SE Utah Tourist Season Fouled by Gold King Mine Spill
August 12
10:55 2015

Troy Wilde

MONTICELLO, Utah – The Gold King Mine spill, which dumped millions of gallons of toxic sludge into the Animas River in Colorado, is having a far-reaching economic impact in Utah.

The Animus River turns into the San Juan River, which flows into Lake Powell in Utah. San Juan County Sheriff Rick Eldredge said the ban on using the river has pretty much ended the area’s huge summer tourist season.

“Nobody can raft the river, no one can recreate – and obviously this is flowing into Lake Powell, and that’s going to chase people off the lake, and fishermen,” he said. “So, yeah, it’s having an impact, for sure.”

Eldredge said the summer tourist season, which traditionally runs through Labor Day, is a big part of the local economy.

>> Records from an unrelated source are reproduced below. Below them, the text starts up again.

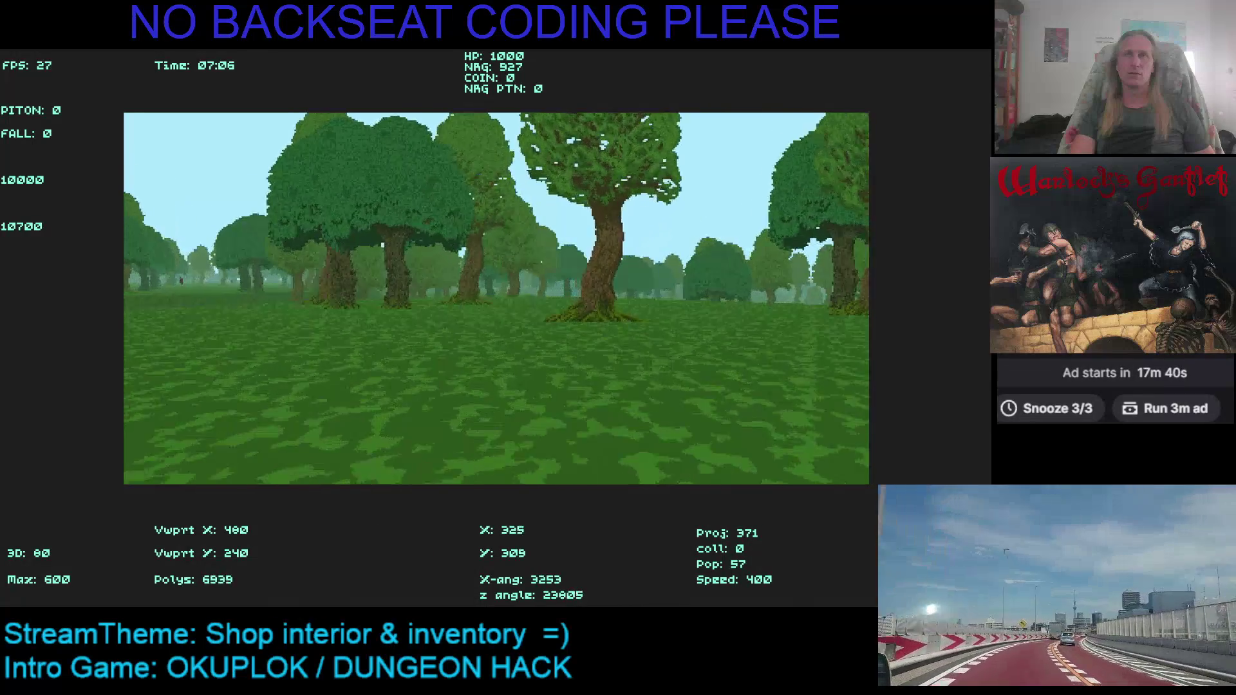
{"action": "key", "text": "Up"}
{"action": "key", "text": "Right"}
{"action": "key", "text": "Up"}
{"action": "key", "text": "Right"}
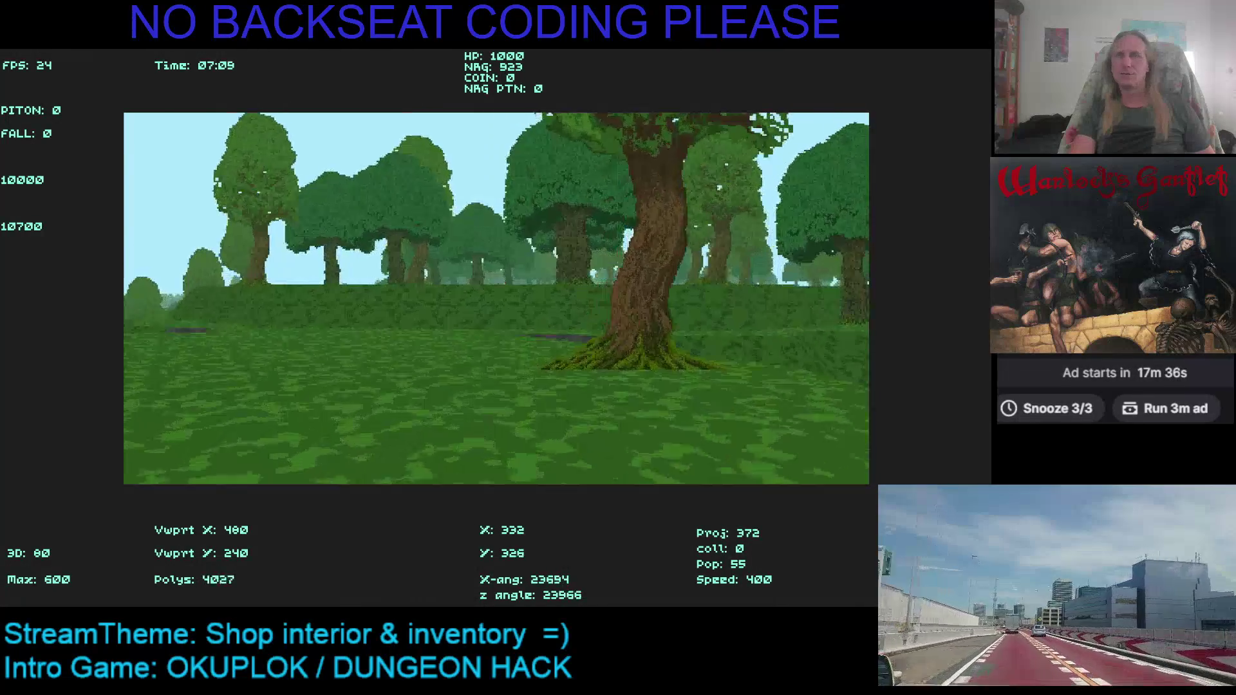
{"action": "key", "text": "Up"}
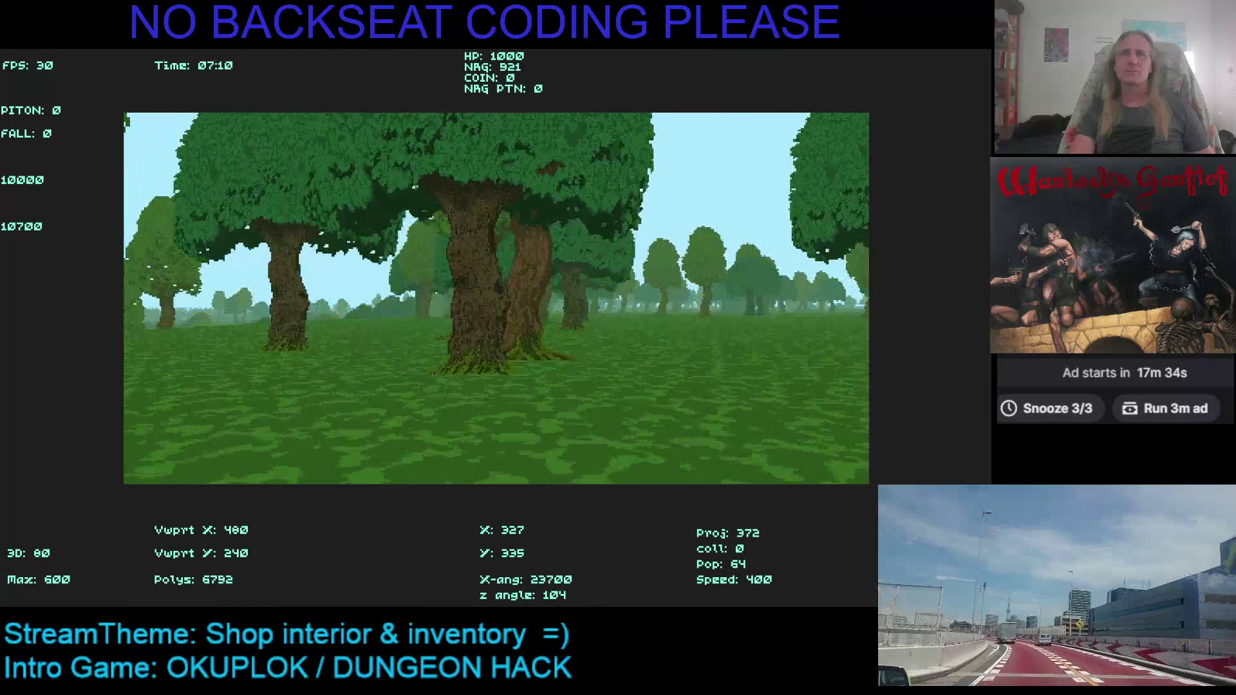
Roam the forest, collecting the coins near the hillside and the chest
{"action": "key", "text": "Left"}
{"action": "key", "text": "Left"}
{"action": "key", "text": "Left"}
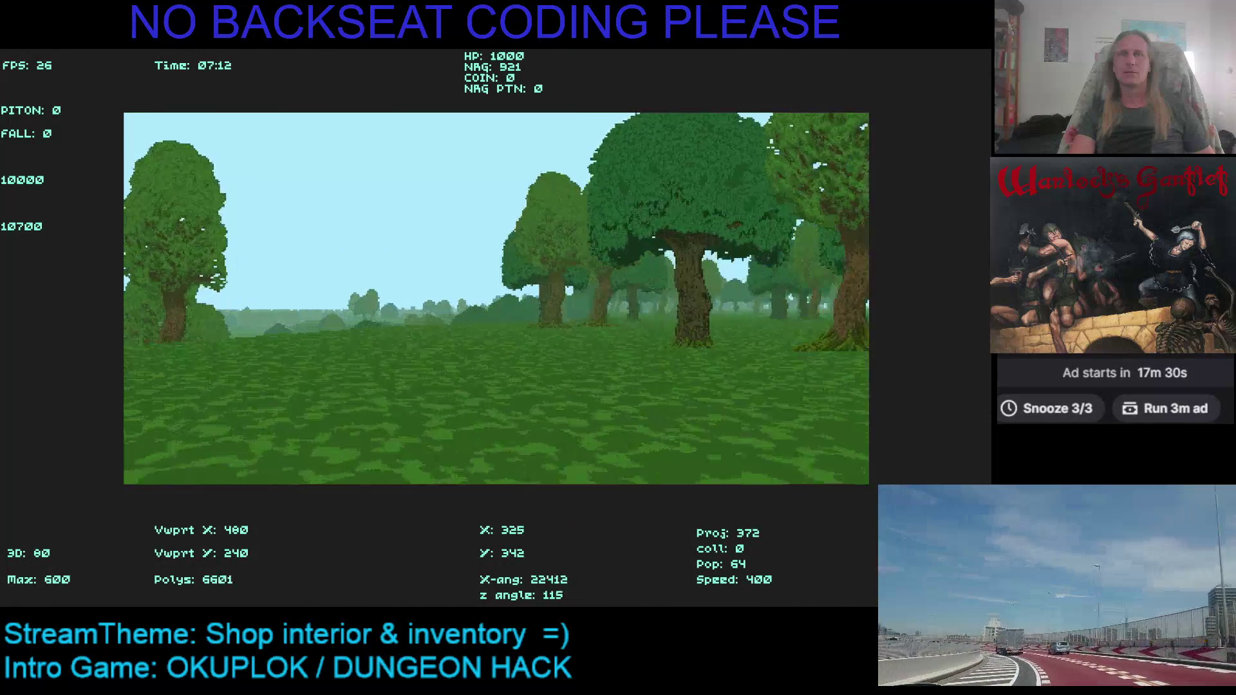
{"action": "key", "text": "Right"}
{"action": "key", "text": "Left"}
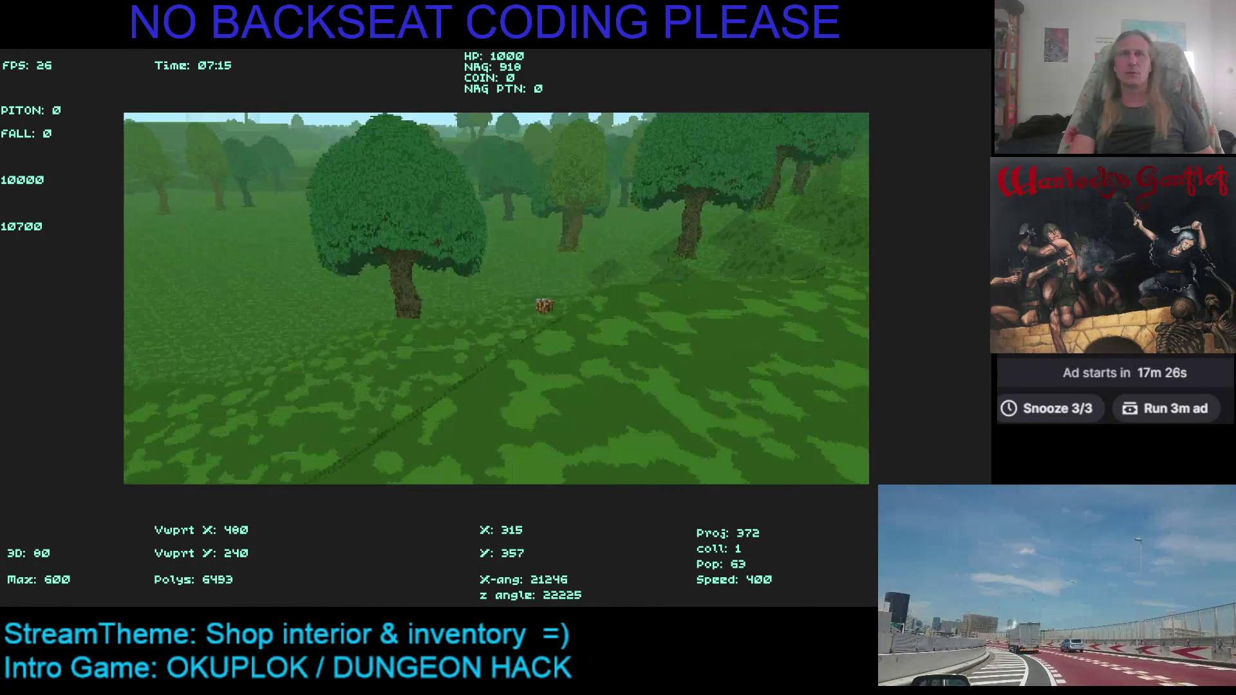
{"action": "key", "text": "Right"}
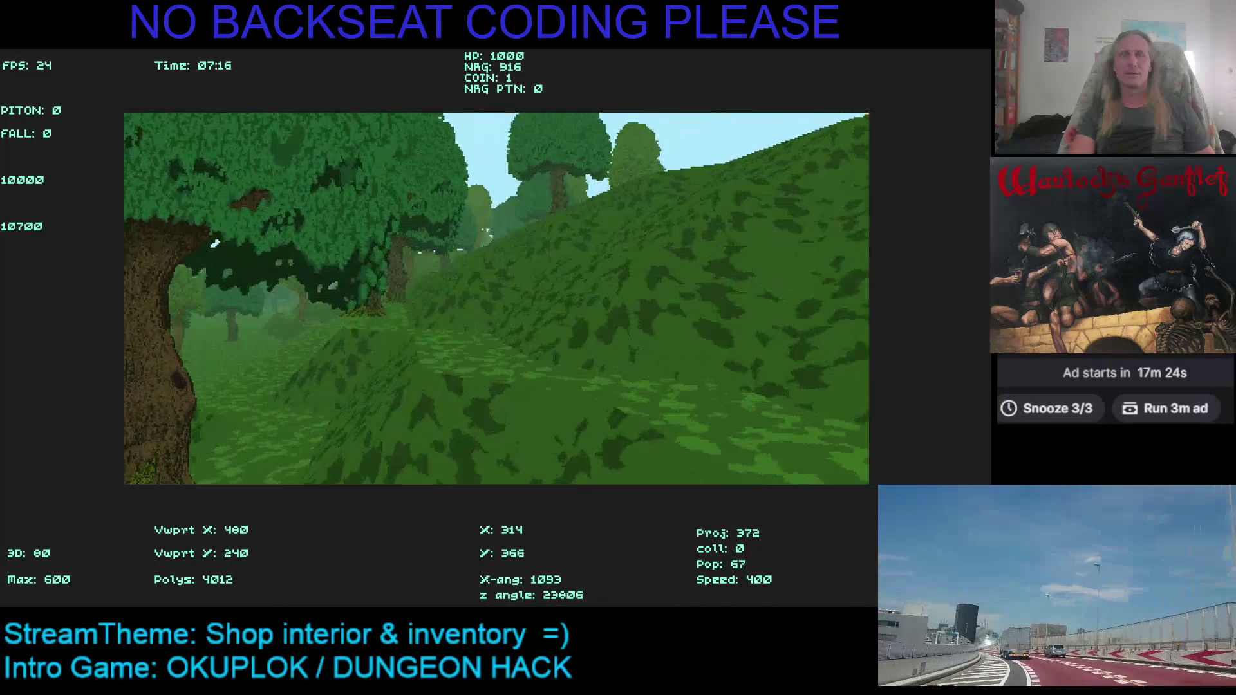
{"action": "key", "text": "Left"}
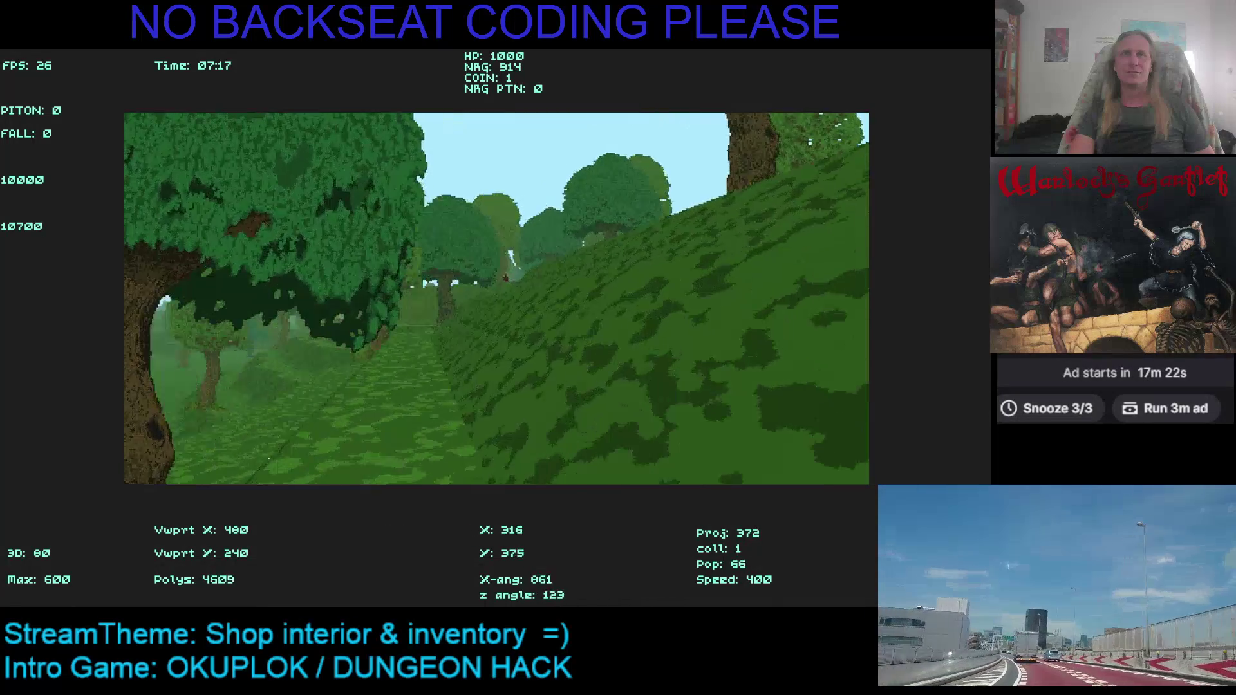
{"action": "key", "text": "Left"}
{"action": "key", "text": "Left"}
{"action": "key", "text": "Left"}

He said people who raise cattle on the Navajo Nation also are getting hit in the wallet because they’re having to haul in water for their animals.

The Environmental Protection Agency said its own crews accidentally caused the release of the water containing dissolved metals from the abandoned Gold King Mine in Colorado. The agency said it’s still testing the sludge for toxicity levels, and is treating contaminated water in containment ponds.

Eldredge said the whole experience has not been a good one.

“People were extremely scared even to be around the river because of the unknowns that had gone into the river exactly,” he said, “but we’re starting to get educated now, exactly what it is.”

Toxic waters from the Gold King Mine are expected to enter Lake Powell today. State officials from Utah and Arizona are testing the waters for possible contamination. Lake Powell and Lake Mead in Nevada are the two main reservoirs for the Colorado River.